CHINA: Environment Day marked by expansion of daily air quality reports
The Chinese government chose World Environment Day, 5 June, to extend its daily air quality reports from a dozen cities to a total of 41 provincial capitals and coastal cities. Six more coastal cities will be added to the programme once automated monitoring equipment is installed.
China’s Environmental Protection Administration announced that in 1999 the country’s spending to combat pollution of all types had reached one percent of GDP.
Xie Zhenhua, minister of the State Environmental Protection Administration (SEPA), promised that government efforts would continue to increase and that environmental evaluations of large infrastructure projects are necessary.
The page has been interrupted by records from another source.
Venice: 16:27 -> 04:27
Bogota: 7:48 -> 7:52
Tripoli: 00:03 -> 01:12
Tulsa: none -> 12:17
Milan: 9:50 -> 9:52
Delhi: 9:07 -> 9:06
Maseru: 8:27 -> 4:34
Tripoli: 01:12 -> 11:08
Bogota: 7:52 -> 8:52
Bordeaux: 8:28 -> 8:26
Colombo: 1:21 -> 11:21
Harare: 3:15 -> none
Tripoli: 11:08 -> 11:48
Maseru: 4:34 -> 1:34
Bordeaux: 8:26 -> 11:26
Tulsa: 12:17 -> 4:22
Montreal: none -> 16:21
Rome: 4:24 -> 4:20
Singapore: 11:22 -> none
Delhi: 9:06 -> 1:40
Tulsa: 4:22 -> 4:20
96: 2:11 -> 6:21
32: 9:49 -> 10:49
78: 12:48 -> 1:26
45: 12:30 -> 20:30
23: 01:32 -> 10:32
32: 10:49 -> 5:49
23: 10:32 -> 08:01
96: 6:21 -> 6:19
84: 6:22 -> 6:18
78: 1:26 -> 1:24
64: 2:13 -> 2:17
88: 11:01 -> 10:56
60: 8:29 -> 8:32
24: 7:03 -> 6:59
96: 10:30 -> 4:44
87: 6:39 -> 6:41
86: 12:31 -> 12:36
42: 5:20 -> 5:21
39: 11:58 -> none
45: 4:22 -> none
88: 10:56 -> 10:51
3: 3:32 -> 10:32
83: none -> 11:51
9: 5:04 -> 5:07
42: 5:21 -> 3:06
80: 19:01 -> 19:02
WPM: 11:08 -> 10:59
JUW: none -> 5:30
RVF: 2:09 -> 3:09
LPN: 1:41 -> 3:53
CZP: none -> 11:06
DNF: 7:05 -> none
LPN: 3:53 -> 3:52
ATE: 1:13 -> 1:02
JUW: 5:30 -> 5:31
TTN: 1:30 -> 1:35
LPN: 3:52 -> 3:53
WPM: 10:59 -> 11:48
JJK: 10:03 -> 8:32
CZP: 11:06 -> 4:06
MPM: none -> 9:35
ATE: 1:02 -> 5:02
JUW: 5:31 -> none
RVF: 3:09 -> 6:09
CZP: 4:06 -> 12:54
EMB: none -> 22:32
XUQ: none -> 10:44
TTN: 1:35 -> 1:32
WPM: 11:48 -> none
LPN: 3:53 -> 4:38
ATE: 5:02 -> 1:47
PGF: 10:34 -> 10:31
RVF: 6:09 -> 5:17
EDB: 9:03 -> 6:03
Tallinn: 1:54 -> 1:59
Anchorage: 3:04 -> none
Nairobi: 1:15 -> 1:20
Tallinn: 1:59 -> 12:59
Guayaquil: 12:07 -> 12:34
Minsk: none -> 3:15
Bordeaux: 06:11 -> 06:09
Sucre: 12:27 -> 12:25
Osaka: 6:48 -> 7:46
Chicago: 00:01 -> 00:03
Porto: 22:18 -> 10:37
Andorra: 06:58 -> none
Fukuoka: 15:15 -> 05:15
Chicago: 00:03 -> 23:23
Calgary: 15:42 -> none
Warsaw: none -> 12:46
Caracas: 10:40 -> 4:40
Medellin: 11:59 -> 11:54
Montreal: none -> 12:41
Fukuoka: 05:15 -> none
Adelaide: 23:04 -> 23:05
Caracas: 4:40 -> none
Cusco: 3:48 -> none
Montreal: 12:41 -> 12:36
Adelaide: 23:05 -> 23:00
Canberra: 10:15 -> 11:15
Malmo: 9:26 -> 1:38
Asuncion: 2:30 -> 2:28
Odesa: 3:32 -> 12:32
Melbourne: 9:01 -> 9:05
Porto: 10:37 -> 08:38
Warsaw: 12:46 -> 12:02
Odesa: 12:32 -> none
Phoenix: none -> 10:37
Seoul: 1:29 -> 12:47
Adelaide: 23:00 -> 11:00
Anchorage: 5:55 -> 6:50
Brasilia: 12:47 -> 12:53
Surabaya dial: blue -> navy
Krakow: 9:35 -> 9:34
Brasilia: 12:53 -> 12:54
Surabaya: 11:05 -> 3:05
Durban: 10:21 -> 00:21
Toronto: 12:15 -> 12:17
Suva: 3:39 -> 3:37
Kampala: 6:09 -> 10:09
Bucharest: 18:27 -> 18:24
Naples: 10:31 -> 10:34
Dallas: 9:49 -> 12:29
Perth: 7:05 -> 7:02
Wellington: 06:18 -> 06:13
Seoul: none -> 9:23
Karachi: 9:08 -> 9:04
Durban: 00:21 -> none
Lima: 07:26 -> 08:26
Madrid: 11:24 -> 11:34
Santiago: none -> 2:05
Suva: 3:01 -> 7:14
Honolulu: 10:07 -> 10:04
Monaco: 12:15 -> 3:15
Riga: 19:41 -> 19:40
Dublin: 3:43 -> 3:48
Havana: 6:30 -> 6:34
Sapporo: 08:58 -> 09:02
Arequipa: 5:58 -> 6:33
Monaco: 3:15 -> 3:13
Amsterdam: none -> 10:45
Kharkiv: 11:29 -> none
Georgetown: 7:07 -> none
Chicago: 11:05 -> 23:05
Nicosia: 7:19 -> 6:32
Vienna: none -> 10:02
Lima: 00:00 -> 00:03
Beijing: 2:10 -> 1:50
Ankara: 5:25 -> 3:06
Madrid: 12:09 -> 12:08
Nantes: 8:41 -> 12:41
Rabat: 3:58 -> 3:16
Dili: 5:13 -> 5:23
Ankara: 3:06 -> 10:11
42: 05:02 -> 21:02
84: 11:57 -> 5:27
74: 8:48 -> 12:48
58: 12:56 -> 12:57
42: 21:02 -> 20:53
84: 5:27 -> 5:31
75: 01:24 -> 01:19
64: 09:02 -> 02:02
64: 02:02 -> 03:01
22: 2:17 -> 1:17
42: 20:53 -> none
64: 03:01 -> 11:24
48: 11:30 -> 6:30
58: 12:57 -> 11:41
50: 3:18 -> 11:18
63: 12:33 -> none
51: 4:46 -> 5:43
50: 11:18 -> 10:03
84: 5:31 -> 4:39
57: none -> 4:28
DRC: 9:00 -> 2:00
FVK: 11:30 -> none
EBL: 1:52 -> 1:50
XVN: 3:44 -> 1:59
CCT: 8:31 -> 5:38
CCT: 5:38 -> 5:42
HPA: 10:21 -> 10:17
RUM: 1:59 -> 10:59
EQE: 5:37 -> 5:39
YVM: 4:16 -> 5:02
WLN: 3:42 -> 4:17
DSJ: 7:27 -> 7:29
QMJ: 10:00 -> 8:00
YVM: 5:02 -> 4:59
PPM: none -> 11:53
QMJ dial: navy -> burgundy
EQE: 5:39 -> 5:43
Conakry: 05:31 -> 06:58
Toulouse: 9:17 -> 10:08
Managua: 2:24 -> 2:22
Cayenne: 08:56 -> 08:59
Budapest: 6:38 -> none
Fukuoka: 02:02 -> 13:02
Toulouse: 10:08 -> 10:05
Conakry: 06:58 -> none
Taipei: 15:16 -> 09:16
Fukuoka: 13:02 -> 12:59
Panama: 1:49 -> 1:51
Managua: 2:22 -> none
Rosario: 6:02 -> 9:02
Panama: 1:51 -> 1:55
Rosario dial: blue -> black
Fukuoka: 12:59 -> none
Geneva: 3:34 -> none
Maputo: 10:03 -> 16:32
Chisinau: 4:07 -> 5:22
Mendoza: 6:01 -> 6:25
China Daily quoted from Xie’s speech: “Developing a local economy first at the cost of environment, then later trying to recover it is the most unwise way to develop an economy”.
Poor air quality in China’s cities is one of the country’s greatest environmental problems (see related story), as is water pollution, water shortage and desertification. People Daily reports that 93 million hectares of farmland are polluted with pesticides and that pesticide residues in vegetables and fruit often exceed standards. Expansion of desert land is calculated at 2,400 km² per year, with 2.62 million km² already desert.
In Hong Kong, Environment Day was marked with efforts to reduce private vehicle use. The Commissioner for Transport rode on Hong Kong’s first liquefied petroleum gas minibus and the Joint Council of the Travel Industry of Hong Kong launched its campaign to encourage drivers of tourist vehicles to switch off their engines while they wait for their passengers.